[Problem]
Retype everything in the listing, leaving each line exactly as it is.

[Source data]
=-=-=-=-=

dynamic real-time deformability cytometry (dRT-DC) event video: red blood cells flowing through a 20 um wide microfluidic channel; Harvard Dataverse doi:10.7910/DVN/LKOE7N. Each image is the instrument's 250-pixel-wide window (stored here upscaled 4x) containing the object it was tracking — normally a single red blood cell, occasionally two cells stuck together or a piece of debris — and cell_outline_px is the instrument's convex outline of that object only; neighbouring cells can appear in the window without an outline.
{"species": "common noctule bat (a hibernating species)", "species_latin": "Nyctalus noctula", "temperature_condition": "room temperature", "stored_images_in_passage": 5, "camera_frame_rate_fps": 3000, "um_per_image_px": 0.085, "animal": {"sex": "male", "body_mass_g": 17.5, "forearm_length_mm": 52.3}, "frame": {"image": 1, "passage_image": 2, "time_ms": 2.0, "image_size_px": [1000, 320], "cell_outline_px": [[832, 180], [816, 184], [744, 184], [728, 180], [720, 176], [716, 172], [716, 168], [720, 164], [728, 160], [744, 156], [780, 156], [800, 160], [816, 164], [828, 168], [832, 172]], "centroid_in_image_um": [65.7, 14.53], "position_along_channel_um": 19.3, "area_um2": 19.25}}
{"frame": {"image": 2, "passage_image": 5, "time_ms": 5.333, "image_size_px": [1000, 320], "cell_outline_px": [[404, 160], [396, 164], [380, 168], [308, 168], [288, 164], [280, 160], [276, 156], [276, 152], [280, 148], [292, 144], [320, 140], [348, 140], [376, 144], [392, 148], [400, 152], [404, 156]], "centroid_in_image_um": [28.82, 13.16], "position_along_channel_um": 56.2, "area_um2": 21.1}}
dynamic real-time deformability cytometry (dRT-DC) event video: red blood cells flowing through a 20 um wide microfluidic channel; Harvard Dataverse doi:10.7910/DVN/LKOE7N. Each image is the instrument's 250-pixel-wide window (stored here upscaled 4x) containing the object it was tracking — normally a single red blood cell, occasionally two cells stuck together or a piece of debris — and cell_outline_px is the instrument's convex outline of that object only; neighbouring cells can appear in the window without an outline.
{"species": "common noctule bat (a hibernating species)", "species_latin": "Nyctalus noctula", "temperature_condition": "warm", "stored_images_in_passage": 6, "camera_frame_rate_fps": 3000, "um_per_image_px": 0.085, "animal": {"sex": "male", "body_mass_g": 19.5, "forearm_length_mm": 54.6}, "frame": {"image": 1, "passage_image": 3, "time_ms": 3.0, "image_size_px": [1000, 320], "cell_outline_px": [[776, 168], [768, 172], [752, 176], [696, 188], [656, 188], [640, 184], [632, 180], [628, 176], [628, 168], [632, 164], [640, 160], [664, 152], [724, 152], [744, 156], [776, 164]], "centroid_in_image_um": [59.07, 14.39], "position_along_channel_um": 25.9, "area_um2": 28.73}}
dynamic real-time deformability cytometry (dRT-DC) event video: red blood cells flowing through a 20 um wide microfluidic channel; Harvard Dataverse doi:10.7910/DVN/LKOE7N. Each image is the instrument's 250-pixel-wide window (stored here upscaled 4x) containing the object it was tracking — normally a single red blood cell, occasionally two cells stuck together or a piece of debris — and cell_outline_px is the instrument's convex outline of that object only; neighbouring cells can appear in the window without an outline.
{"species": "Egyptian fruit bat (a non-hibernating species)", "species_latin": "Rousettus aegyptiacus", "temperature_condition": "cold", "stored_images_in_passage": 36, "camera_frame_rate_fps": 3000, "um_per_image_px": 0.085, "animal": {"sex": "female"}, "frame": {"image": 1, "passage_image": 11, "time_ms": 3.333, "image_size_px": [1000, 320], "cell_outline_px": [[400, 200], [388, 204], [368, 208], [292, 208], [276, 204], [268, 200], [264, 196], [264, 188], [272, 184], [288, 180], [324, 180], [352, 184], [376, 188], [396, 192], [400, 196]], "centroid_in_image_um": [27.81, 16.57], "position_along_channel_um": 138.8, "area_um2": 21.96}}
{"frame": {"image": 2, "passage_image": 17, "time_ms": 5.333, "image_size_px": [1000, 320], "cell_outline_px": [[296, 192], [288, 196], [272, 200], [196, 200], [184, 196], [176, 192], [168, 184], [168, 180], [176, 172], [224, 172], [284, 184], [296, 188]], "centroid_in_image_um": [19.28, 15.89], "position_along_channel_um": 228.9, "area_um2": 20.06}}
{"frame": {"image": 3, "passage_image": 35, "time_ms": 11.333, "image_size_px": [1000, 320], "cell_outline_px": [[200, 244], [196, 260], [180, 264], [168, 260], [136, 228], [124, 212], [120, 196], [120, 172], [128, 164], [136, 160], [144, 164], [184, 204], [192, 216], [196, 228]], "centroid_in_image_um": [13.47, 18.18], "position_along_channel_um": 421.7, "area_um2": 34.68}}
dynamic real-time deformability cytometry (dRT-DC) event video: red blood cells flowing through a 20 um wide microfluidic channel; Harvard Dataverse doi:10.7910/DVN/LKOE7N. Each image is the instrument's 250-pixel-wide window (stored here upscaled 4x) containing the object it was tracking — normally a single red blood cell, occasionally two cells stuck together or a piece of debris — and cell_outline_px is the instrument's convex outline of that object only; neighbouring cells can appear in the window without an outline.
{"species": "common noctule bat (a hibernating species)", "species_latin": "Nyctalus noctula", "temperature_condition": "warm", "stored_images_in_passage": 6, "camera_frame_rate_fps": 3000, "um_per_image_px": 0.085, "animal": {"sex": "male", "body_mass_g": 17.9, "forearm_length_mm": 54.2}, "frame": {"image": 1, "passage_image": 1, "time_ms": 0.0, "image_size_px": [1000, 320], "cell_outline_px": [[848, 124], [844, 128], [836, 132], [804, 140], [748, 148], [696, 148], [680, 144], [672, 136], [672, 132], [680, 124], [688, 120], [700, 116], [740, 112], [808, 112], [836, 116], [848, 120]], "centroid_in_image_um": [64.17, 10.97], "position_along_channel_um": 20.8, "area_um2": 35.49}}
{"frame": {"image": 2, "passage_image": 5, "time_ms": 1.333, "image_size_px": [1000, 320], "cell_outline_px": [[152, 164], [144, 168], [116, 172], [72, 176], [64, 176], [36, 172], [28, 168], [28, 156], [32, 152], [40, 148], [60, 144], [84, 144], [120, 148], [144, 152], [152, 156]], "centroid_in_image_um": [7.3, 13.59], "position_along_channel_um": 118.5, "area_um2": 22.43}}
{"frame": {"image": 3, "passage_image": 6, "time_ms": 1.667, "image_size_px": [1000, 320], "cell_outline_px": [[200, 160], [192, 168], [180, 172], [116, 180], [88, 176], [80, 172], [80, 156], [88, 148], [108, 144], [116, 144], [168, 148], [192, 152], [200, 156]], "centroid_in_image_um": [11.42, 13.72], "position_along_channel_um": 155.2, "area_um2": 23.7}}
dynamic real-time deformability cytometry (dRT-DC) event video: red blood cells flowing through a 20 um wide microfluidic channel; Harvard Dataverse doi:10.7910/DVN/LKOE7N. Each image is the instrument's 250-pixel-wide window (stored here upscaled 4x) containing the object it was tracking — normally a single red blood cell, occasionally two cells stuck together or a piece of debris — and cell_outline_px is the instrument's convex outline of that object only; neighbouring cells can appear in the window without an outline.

=-=-=-=-=

[Task response]
dynamic real-time deformability cytometry (dRT-DC) event video: red blood cells flowing through a 20 um wide microfluidic channel; Harvard Dataverse doi:10.7910/DVN/LKOE7N. Each image is the instrument's 250-pixel-wide window (stored here upscaled 4x) containing the object it was tracking — normally a single red blood cell, occasionally two cells stuck together or a piece of debris — and cell_outline_px is the instrument's convex outline of that object only; neighbouring cells can appear in the window without an outline.
{"species": "common noctule bat (a hibernating species)", "species_latin": "Nyctalus noctula", "temperature_condition": "room temperature", "stored_images_in_passage": 5, "camera_frame_rate_fps": 3000, "um_per_image_px": 0.085, "animal": {"sex": "male", "body_mass_g": 17.5, "forearm_length_mm": 52.3}, "frame": {"image": 1, "passage_image": 2, "time_ms": 2.0, "image_size_px": [1000, 320], "cell_outline_px": [[832, 180], [816, 184], [744, 184], [728, 180], [720, 176], [716, 172], [716, 168], [720, 164], [728, 160], [744, 156], [780, 156], [800, 160], [816, 164], [828, 168], [832, 172]], "centroid_in_image_um": [65.7, 14.53], "position_along_channel_um": 19.3, "area_um2": 19.25}}
{"frame": {"image": 2, "passage_image": 5, "time_ms": 5.333, "image_size_px": [1000, 320], "cell_outline_px": [[404, 160], [396, 164], [380, 168], [308, 168], [288, 164], [280, 160], [276, 156], [276, 152], [280, 148], [292, 144], [320, 140], [348, 140], [376, 144], [392, 148], [400, 152], [404, 156]], "centroid_in_image_um": [28.82, 13.16], "position_along_channel_um": 56.2, "area_um2": 21.1}}
dynamic real-time deformability cytometry (dRT-DC) event video: red blood cells flowing through a 20 um wide microfluidic channel; Harvard Dataverse doi:10.7910/DVN/LKOE7N. Each image is the instrument's 250-pixel-wide window (stored here upscaled 4x) containing the object it was tracking — normally a single red blood cell, occasionally two cells stuck together or a piece of debris — and cell_outline_px is the instrument's convex outline of that object only; neighbouring cells can appear in the window without an outline.
{"species": "common noctule bat (a hibernating species)", "species_latin": "Nyctalus noctula", "temperature_condition": "warm", "stored_images_in_passage": 6, "camera_frame_rate_fps": 3000, "um_per_image_px": 0.085, "animal": {"sex": "male", "body_mass_g": 19.5, "forearm_length_mm": 54.6}, "frame": {"image": 1, "passage_image": 3, "time_ms": 3.0, "image_size_px": [1000, 320], "cell_outline_px": [[776, 168], [768, 172], [752, 176], [696, 188], [656, 188], [640, 184], [632, 180], [628, 176], [628, 168], [632, 164], [640, 160], [664, 152], [724, 152], [744, 156], [776, 164]], "centroid_in_image_um": [59.07, 14.39], "position_along_channel_um": 25.9, "area_um2": 28.73}}
dynamic real-time deformability cytometry (dRT-DC) event video: red blood cells flowing through a 20 um wide microfluidic channel; Harvard Dataverse doi:10.7910/DVN/LKOE7N. Each image is the instrument's 250-pixel-wide window (stored here upscaled 4x) containing the object it was tracking — normally a single red blood cell, occasionally two cells stuck together or a piece of debris — and cell_outline_px is the instrument's convex outline of that object only; neighbouring cells can appear in the window without an outline.
{"species": "Egyptian fruit bat (a non-hibernating species)", "species_latin": "Rousettus aegyptiacus", "temperature_condition": "cold", "stored_images_in_passage": 36, "camera_frame_rate_fps": 3000, "um_per_image_px": 0.085, "animal": {"sex": "female"}, "frame": {"image": 1, "passage_image": 11, "time_ms": 3.333, "image_size_px": [1000, 320], "cell_outline_px": [[400, 200], [388, 204], [368, 208], [292, 208], [276, 204], [268, 200], [264, 196], [264, 188], [272, 184], [288, 180], [324, 180], [352, 184], [376, 188], [396, 192], [400, 196]], "centroid_in_image_um": [27.81, 16.57], "position_along_channel_um": 138.8, "area_um2": 21.96}}
{"frame": {"image": 2, "passage_image": 17, "time_ms": 5.333, "image_size_px": [1000, 320], "cell_outline_px": [[296, 192], [288, 196], [272, 200], [196, 200], [184, 196], [176, 192], [168, 184], [168, 180], [176, 172], [224, 172], [284, 184], [296, 188]], "centroid_in_image_um": [19.28, 15.89], "position_along_channel_um": 228.9, "area_um2": 20.06}}
{"frame": {"image": 3, "passage_image": 35, "time_ms": 11.333, "image_size_px": [1000, 320], "cell_outline_px": [[200, 244], [196, 260], [180, 264], [168, 260], [136, 228], [124, 212], [120, 196], [120, 172], [128, 164], [136, 160], [144, 164], [184, 204], [192, 216], [196, 228]], "centroid_in_image_um": [13.47, 18.18], "position_along_channel_um": 421.7, "area_um2": 34.68}}
dynamic real-time deformability cytometry (dRT-DC) event video: red blood cells flowing through a 20 um wide microfluidic channel; Harvard Dataverse doi:10.7910/DVN/LKOE7N. Each image is the instrument's 250-pixel-wide window (stored here upscaled 4x) containing the object it was tracking — normally a single red blood cell, occasionally two cells stuck together or a piece of debris — and cell_outline_px is the instrument's convex outline of that object only; neighbouring cells can appear in the window without an outline.
{"species": "common noctule bat (a hibernating species)", "species_latin": "Nyctalus noctula", "temperature_condition": "warm", "stored_images_in_passage": 6, "camera_frame_rate_fps": 3000, "um_per_image_px": 0.085, "animal": {"sex": "male", "body_mass_g": 17.9, "forearm_length_mm": 54.2}, "frame": {"image": 1, "passage_image": 1, "time_ms": 0.0, "image_size_px": [1000, 320], "cell_outline_px": [[848, 124], [844, 128], [836, 132], [804, 140], [748, 148], [696, 148], [680, 144], [672, 136], [672, 132], [680, 124], [688, 120], [700, 116], [740, 112], [808, 112], [836, 116], [848, 120]], "centroid_in_image_um": [64.17, 10.97], "position_along_channel_um": 20.8, "area_um2": 35.49}}
{"frame": {"image": 2, "passage_image": 5, "time_ms": 1.333, "image_size_px": [1000, 320], "cell_outline_px": [[152, 164], [144, 168], [116, 172], [72, 176], [64, 176], [36, 172], [28, 168], [28, 156], [32, 152], [40, 148], [60, 144], [84, 144], [120, 148], [144, 152], [152, 156]], "centroid_in_image_um": [7.3, 13.59], "position_along_channel_um": 118.5, "area_um2": 22.43}}
{"frame": {"image": 3, "passage_image": 6, "time_ms": 1.667, "image_size_px": [1000, 320], "cell_outline_px": [[200, 160], [192, 168], [180, 172], [116, 180], [88, 176], [80, 172], [80, 156], [88, 148], [108, 144], [116, 144], [168, 148], [192, 152], [200, 156]], "centroid_in_image_um": [11.42, 13.72], "position_along_channel_um": 155.2, "area_um2": 23.7}}
dynamic real-time deformability cytometry (dRT-DC) event video: red blood cells flowing through a 20 um wide microfluidic channel; Harvard Dataverse doi:10.7910/DVN/LKOE7N. Each image is the instrument's 250-pixel-wide window (stored here upscaled 4x) containing the object it was tracking — normally a single red blood cell, occasionally two cells stuck together or a piece of debris — and cell_outline_px is the instrument's convex outline of that object only; neighbouring cells can appear in the window without an outline.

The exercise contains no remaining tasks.